Although we believe in the value, relevance, and transferability of our study, it has three critical limitations. First, the generalizability of the study may be limited because the data were collected from a single facility. To understand how unobserved local factors contribute to the reduction in DTC time, the collection of data from other facilities is imperative. Second, future studies should target the door-to-puncture time and assess the role of feedback. Third, although our field experiment demonstrates how the DTC time changes as a result of feedback, other factors should be considered, such as the function of the team at the site and the level of expertise of the medical staff working in the facility.

This study demonstrated that DTC time decreased when physicians and medical workers received feedback on the current DTC time and that the feedback led to a reduction in the variation of the DTC time. This low-cost method is applicable and transferable to a wide range of medical facilities. In addition, it has the potential to improve the quality and consistency of medical services.

We acknowledge the emergency department (ED) physicians, ED nurses, radiologists, patient care technicians, and emergency medical services providers at Juntendo University Nerima Hospital.

This study protocol was reviewed and approved by the Ethical Review Board at Keio University (18-011) and Juntendo University (30–43).

The authors have no conflicts of interest to declare.

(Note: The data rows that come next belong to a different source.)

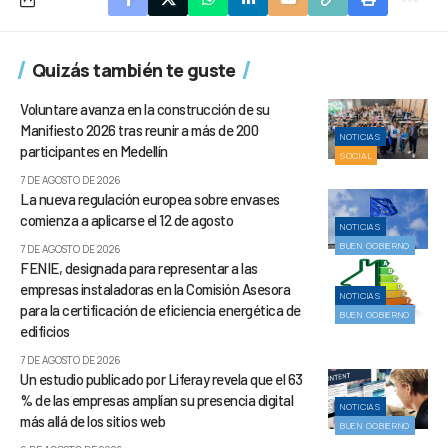
Quizás también te guste
Voluntare avanza en la construcción de su
Manifiesto 2026 tras reunir a más de 200
NOTICIAS
participantes en Medellín
SOCIAL
7 DE AGOSTO DE 2026
La nueva regulación europea sobre envases
comienza a aplicarse el 12 de agosto
NOTICIAS
BUEN GOBIERNO
7 DE AGOSTO DE 2026
FENIE, designada para representar a las
empresas instaladoras en la Comisión Asesora
NOTICIAS
para la certificación de eficiencia energética de
BUEN GOBIERNO
edificios
7 DE AGOSTO DE 2026
Un estudio publicado por Liferay revela que el 63
% de las empresas amplían su presencia digital
NOTICIAS
más allá de los sitios web
BUEN GOBIERNO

This work was supported by JSPS KAKENHI (Grant No. 18K18584 and 21K18443).

Takashi Mitsuhashi and Hitoshi Mitsuhashi had full access to all of the data in the study and take responsibility for the integrity of the data and the accuracy of the data analysis. Concept and design: Takashi Mitsuhashi, Joji Tokugawa, and Hitoshi Mitsuhashi. Acquisition of data: Takashi Mitsuhashi. Drafting of the manuscript: Takashi Mitsuhashi, and Hitoshi Mitsuhashi. Critical revision of the manuscript for important intellectual content: Joji Tokugawa. Obtained funding: Hitoshi Mitsuhashi, Takashi Mitsuhashi, and Joji Tokugawa.

The data that support the findings of this study are not publicly available due to their containing information that could compromise the privacy of research participants but are available from the corresponding author upon reasonable request.